No revolution is without risk. Let me flag possible failure modes and how to hedge against them.
Overhype and Disappointment
AI may promise more than it can deliver in practice. Firms that overcommit might suffer backlash or disillusionment.
Mitigation: Encourage staged pilots, human-in-the-loop control, performance monitoring, and managed expectations.
Lock-in to Foreign Supplied Models
If British firms rely entirely on external models, they may lose strategic autonomy or pay rising fees.
Mitigation: Support open models, local AI ecosystems, and collaborative development.
Widening Inequality and Regional Divide
The gains from AI could accrue unevenly, exacerbating socio-economic divides.
Mitigation: Focus on inclusive policy, targeted support for lagging firms, upskilling in all regions.
Regulatory U-turns or Overreach
Overly restrictive regulation may discourage innovation or prompt firms to relocate.
Mitigation: Use co-regulation, agile policy, testing environments, and industry consultation.
Ethical/Legal Liability or Reputational Risk
If AI makes mistakes (biased outputs, legal errors), firms may face lawsuits or reputational loss.
Mitigation: Maintain human oversight, audit logs, explainability, insurance mechanisms, and internal ethical review boards.

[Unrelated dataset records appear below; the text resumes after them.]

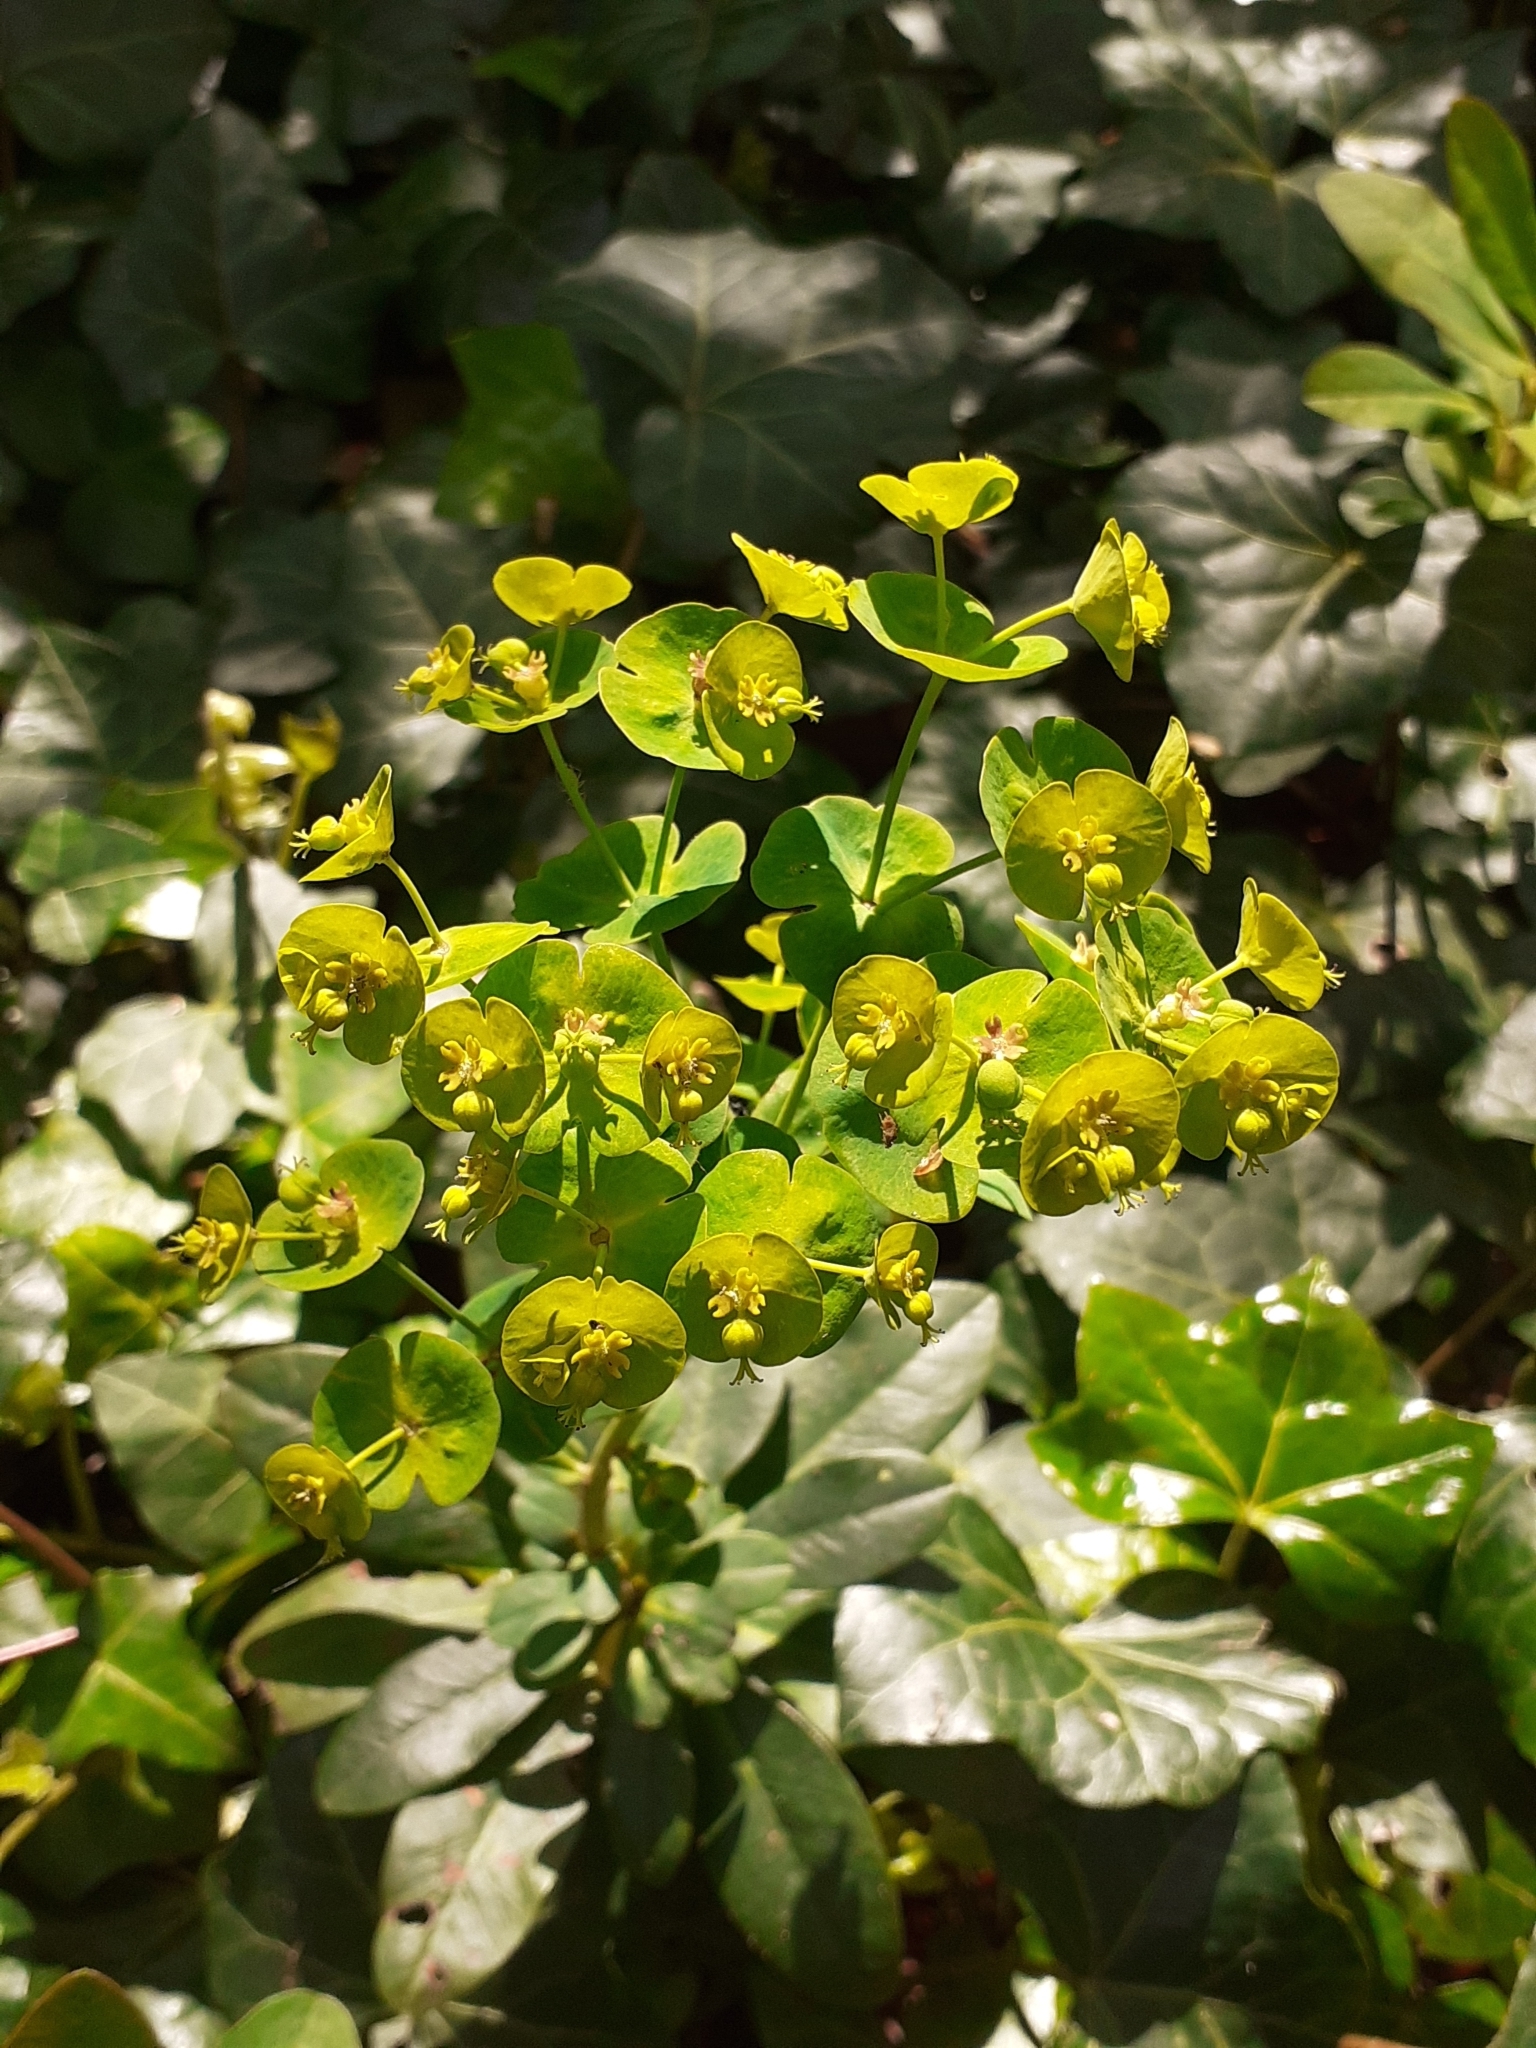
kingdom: Plantae
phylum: Tracheophyta
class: Magnoliopsida
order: Malpighiales
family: Euphorbiaceae
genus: Euphorbia
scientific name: Euphorbia amygdaloides
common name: Wood spurge
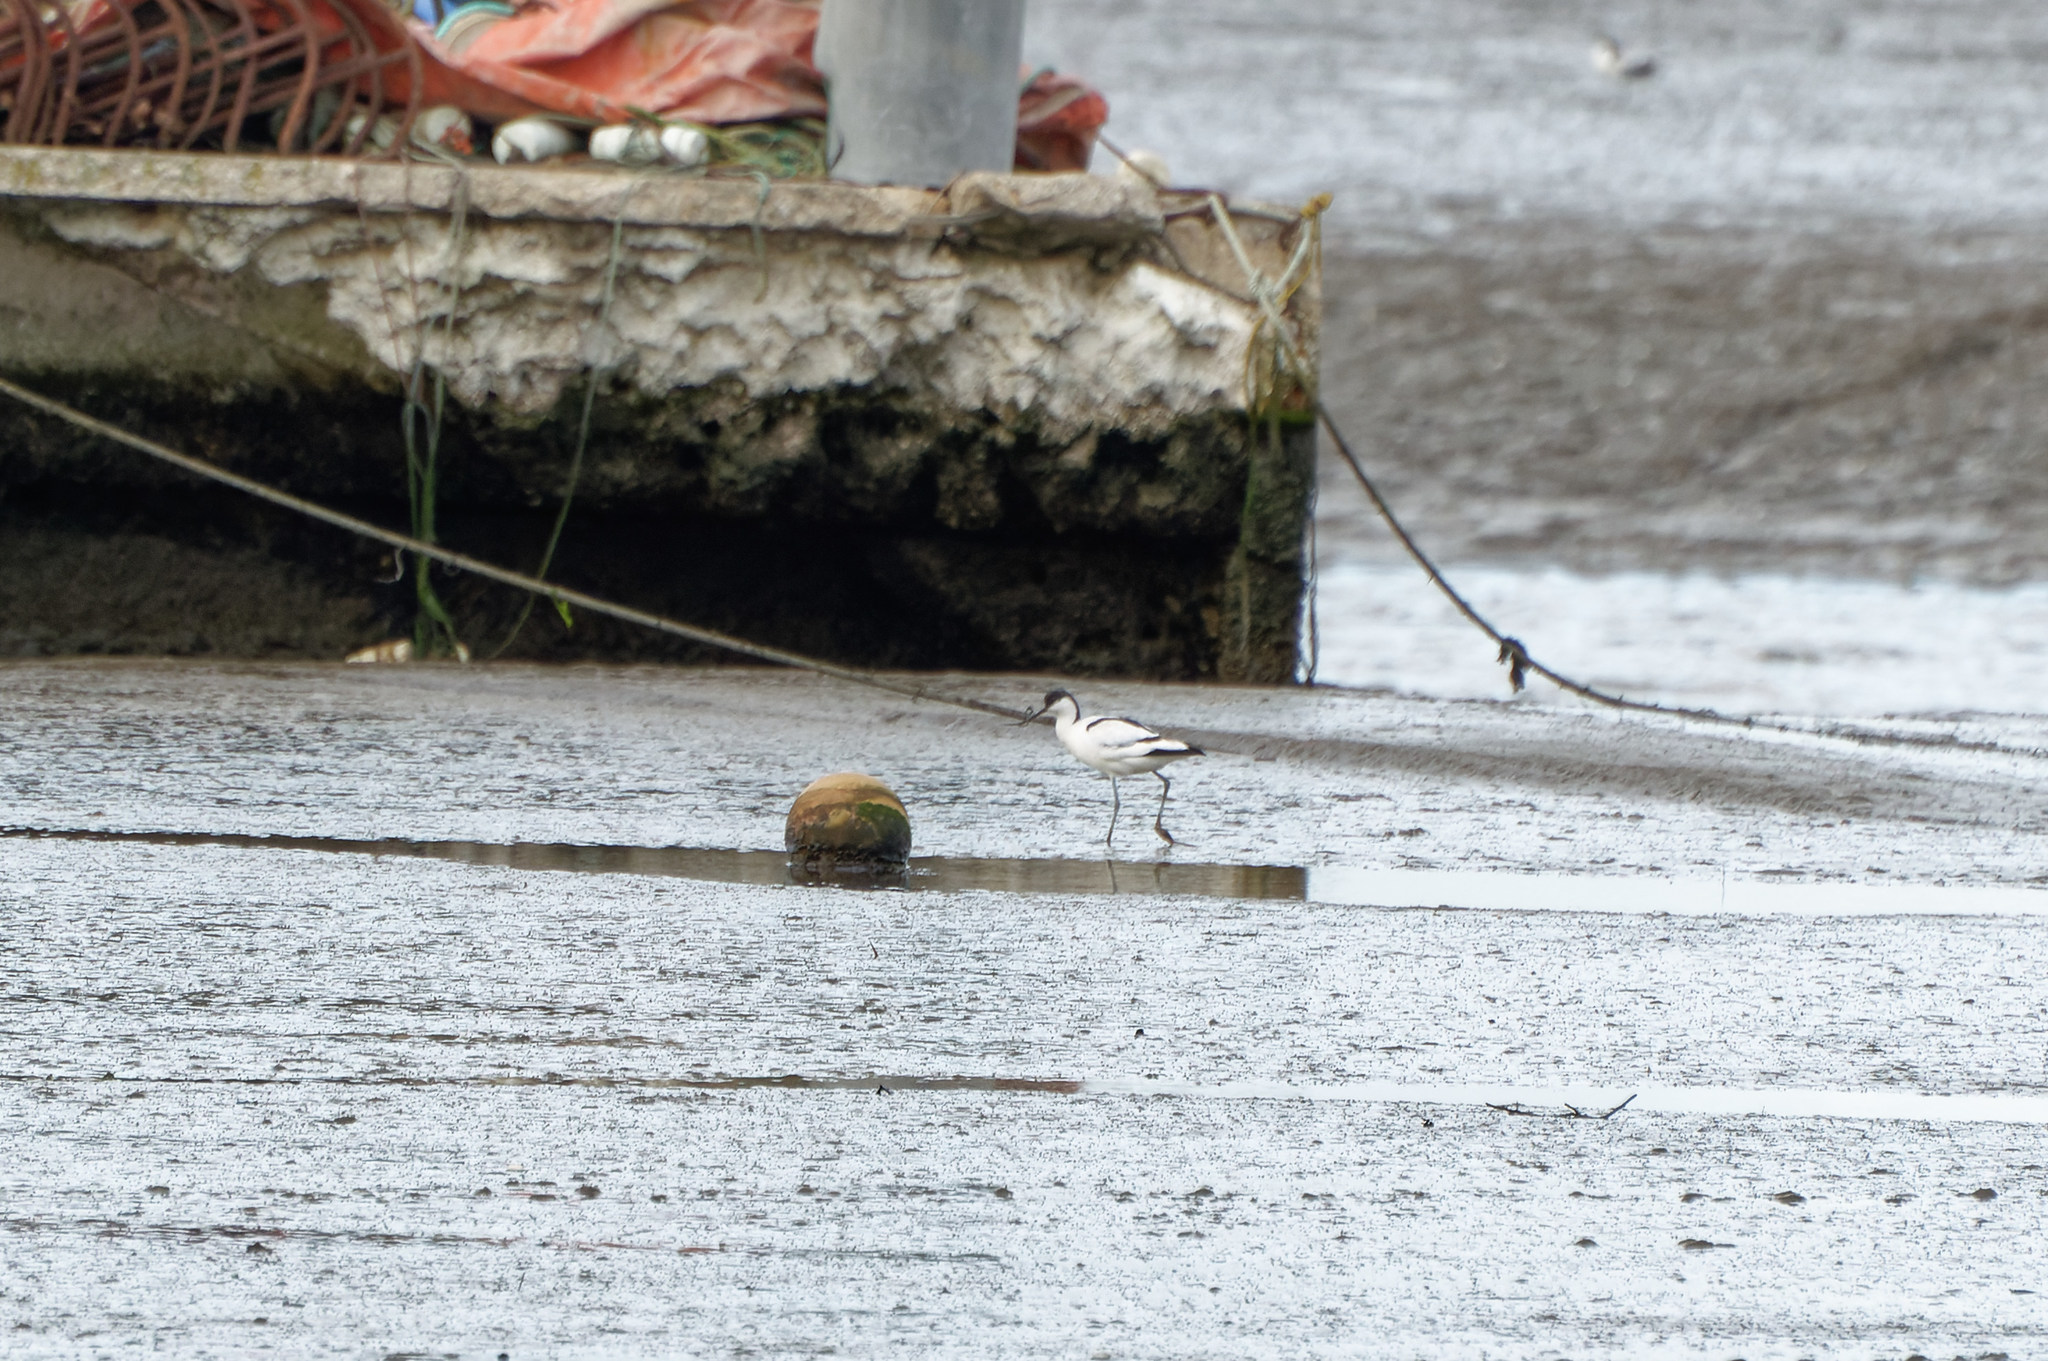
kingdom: Animalia
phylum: Chordata
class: Aves
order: Charadriiformes
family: Recurvirostridae
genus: Recurvirostra
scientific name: Recurvirostra avosetta
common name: Pied avocet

Energy, Environmental, and Sustainability Burdens
Large AI models consume energy, with carbon implications.
Mitigation: Encourage green computing, carbon offsets, energy-efficient model architectures, and regulation of model energy use.
For a non-specialist British audience, here are key takeaways:
AI is not just for tech giants: ChatGPT can boost competitiveness even in traditional sectors if used smartly.
The future is collaboration, not replacement: Firms combining human judgment with AI tools will be winners.
Timing matters: Early adopters may gain step-change advantages; delay may become costly.
It’s a national competitiveness issue: Whether the UK leads or lags in AI adoption may shape its economic future.
This is not only a business issue—it’s a social issue: Ensuring equitable diffusion, reskilling, and fair regulation are essential for broad public buy-in.
ChatGPT and generative AI herald more than incremental change—they may usher in a new kind of industrial revolution, one centered on knowledge, adaptability, and human–machine collaboration. For Britain, this technology offers a route to meaningful industrial upgrading—provided that firms, educators, and policymakers act with foresight.
To capitalise on this era, British businesses must adopt AI experimentally and strategically, invest in data and human capital, and weave AI into the core of their operations. Meanwhile, public policy must lower adoption barriers, support shared infrastructure, promote fairness, and steward regulation.
If the UK can orchestrate that alignment—between generative AI, firm strategy, and industrial policy—then we may look back on ChatGPT not as a novelty but as a pivot point: the hinge on which Britain’s next wave of economic dynamism swings.